I was here to say goodbye to a meeting of lives, a sacred waterfall, an Eden for people who were never supposed to see Eden in the first place.
And I was here with the feeling of surrender, of giving up the fight, because I realized, finally, that it was beyond my control, and all I could do was pay my respects and my gratitude.
At last, I got out of the car. RuPaw met me at the front step, sniffing around my legs.
Where would she go when this place was sold?
I couldn’t picture her in some hoity-toity house somewhere, laid up with catnip and string toys.
She needed the freedom of the Cricket, the chance to come and go as she pleased, the ear scratches not from one devoted person, but from a parade of people who whispered nonsensical things while they slipped her treats from their pockets.
By the time I walked inside, it was closing time.
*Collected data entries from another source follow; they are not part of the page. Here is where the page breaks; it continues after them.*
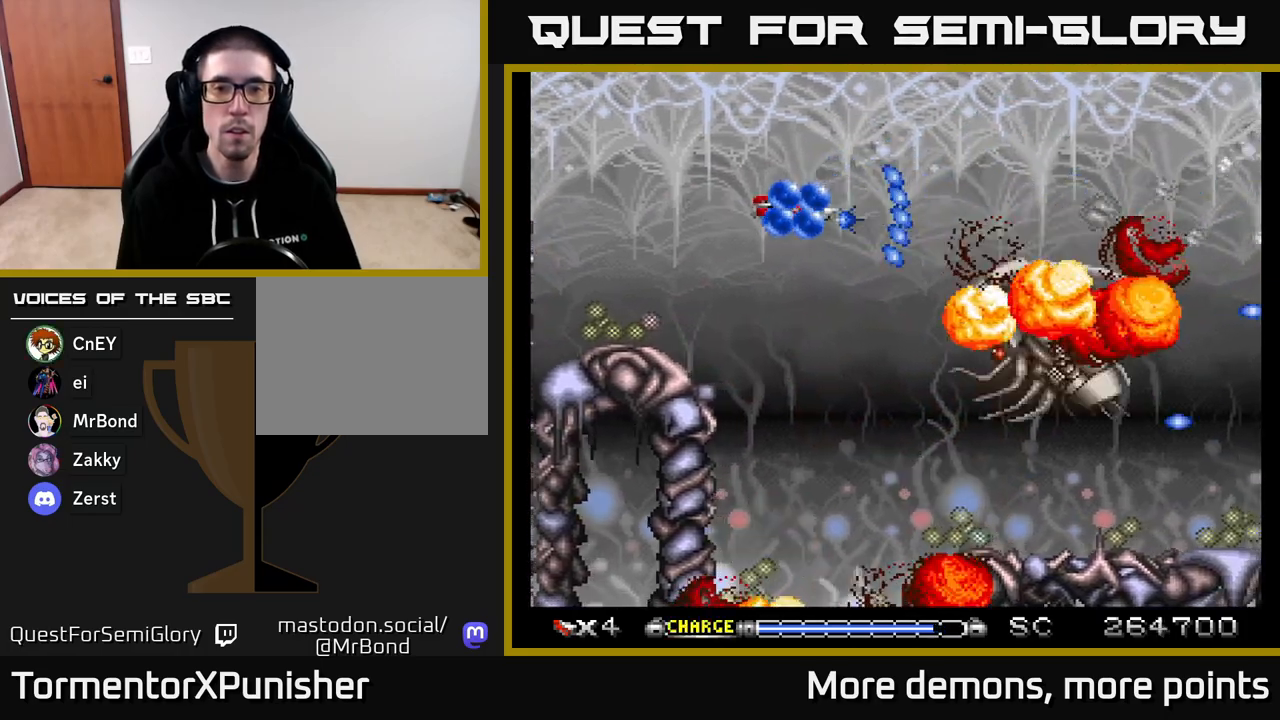
{"buttons": ["A", "DPAD_DOWN"], "right_stick": "center", "events": [[83, "DPAD_DOWN", "down"], [100, "DPAD_RIGHT", "down"], [250, "DPAD_RIGHT", "up"]]}
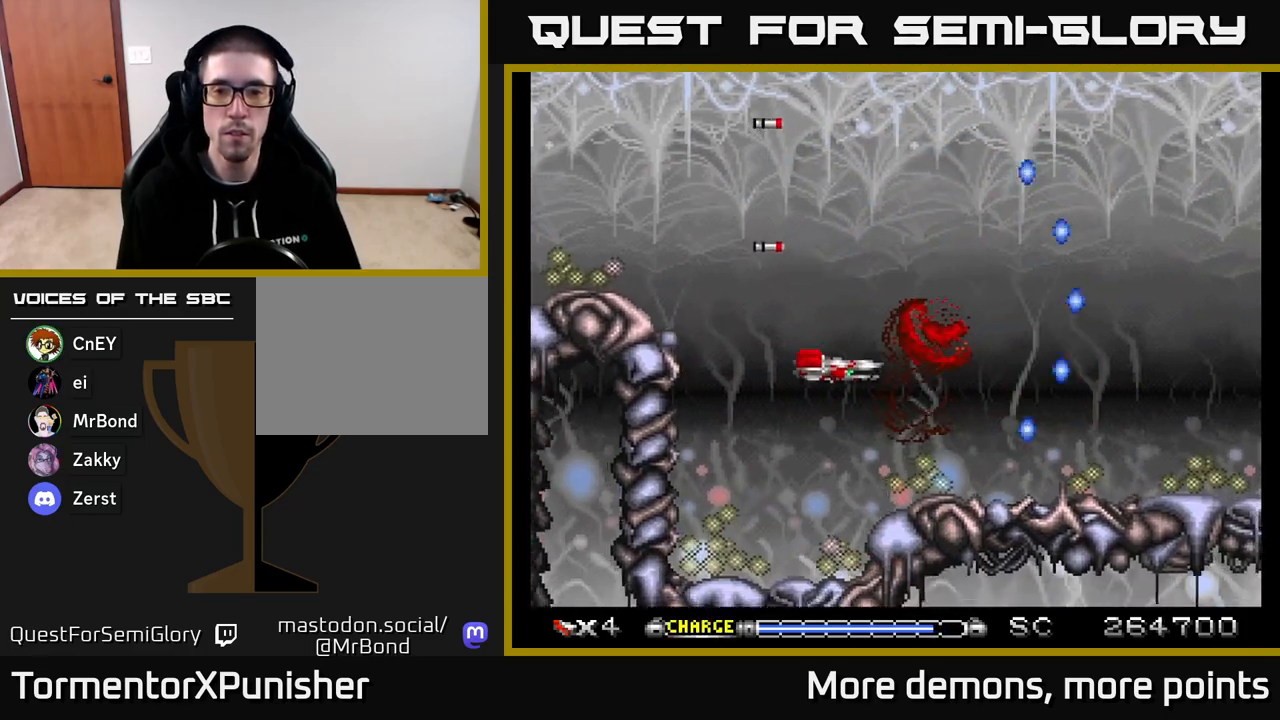
{"buttons": ["A", "DPAD_UP", "DPAD_RIGHT"], "right_stick": "center", "events": [[100, "DPAD_DOWN", "up"], [200, "DPAD_UP", "down"], [250, "DPAD_RIGHT", "down"], [467, "DPAD_UP", "up"], [500, "DPAD_UP", "down"]]}
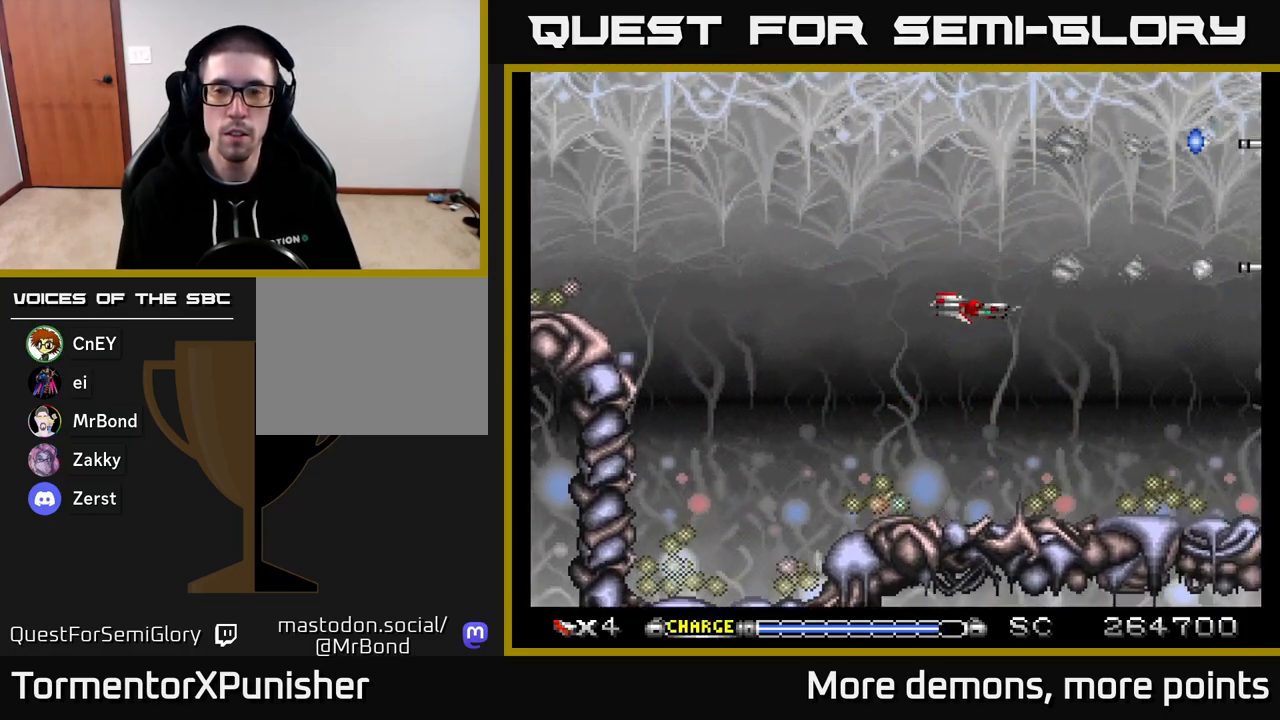
{"buttons": ["A"], "right_stick": "center", "events": [[33, "DPAD_RIGHT", "up"], [100, "DPAD_UP", "up"], [133, "DPAD_RIGHT", "down"], [217, "DPAD_RIGHT", "up"]]}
Hatch looked up from the bar with a watchful, wary eye. He clearly expected me to throw another tantrum, to accuse him of a betrayal that he never had a choice in. I took a deep breath and stepped toward him.
“Can I speak with you?”
He leveled me with that intense, searching gaze. I let him.
“Wait in my office. I’m nearly finished closing up,” he said finally.
RuPaw followed me into the back room. When I sat down in the chair across from Hatch’s, the cat settled in my lap and purred happily.
The smell of coffee wafted from the main room.
Hatch must have made a pot. I wanted to pour myself a cup, but I no longer felt it was my place to help myself.
I scratched my fingernail into a groove in the old, worn wood of Hatch’s desk.